(Stored data)
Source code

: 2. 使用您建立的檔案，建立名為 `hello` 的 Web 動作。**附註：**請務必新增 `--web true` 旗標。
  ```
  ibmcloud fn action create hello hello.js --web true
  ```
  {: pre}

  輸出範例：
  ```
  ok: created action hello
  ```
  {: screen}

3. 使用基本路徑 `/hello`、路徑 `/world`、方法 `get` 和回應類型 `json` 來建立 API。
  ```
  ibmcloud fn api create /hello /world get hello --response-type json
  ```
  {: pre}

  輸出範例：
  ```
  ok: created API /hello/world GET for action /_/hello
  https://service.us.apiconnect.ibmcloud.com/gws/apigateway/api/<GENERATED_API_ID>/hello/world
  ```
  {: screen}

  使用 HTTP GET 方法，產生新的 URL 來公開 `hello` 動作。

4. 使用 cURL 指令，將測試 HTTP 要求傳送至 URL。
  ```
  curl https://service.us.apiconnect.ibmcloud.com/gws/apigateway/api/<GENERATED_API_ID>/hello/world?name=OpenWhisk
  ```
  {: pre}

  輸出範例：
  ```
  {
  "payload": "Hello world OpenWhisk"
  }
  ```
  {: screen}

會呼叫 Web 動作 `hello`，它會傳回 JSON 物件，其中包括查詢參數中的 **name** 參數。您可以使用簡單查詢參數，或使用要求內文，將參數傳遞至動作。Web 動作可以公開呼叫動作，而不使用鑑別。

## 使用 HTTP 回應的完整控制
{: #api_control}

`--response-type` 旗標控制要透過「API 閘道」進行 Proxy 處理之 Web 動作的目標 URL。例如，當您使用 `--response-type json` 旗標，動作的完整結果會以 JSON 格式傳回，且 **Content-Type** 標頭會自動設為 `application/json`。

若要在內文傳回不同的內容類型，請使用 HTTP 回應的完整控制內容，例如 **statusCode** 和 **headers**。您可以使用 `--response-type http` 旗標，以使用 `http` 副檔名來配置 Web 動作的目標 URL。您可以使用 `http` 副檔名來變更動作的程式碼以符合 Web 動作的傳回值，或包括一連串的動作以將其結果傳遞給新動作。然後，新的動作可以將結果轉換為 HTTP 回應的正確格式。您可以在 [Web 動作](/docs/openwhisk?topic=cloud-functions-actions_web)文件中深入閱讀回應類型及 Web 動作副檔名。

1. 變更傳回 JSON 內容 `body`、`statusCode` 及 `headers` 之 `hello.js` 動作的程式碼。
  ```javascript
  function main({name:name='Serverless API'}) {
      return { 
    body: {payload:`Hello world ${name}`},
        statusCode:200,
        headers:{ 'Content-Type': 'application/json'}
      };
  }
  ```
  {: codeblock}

[WORK TASK]:
What is the number of lines in the data that hold the string "true"? Answer with the number only.

[RESULT BELOW]:
2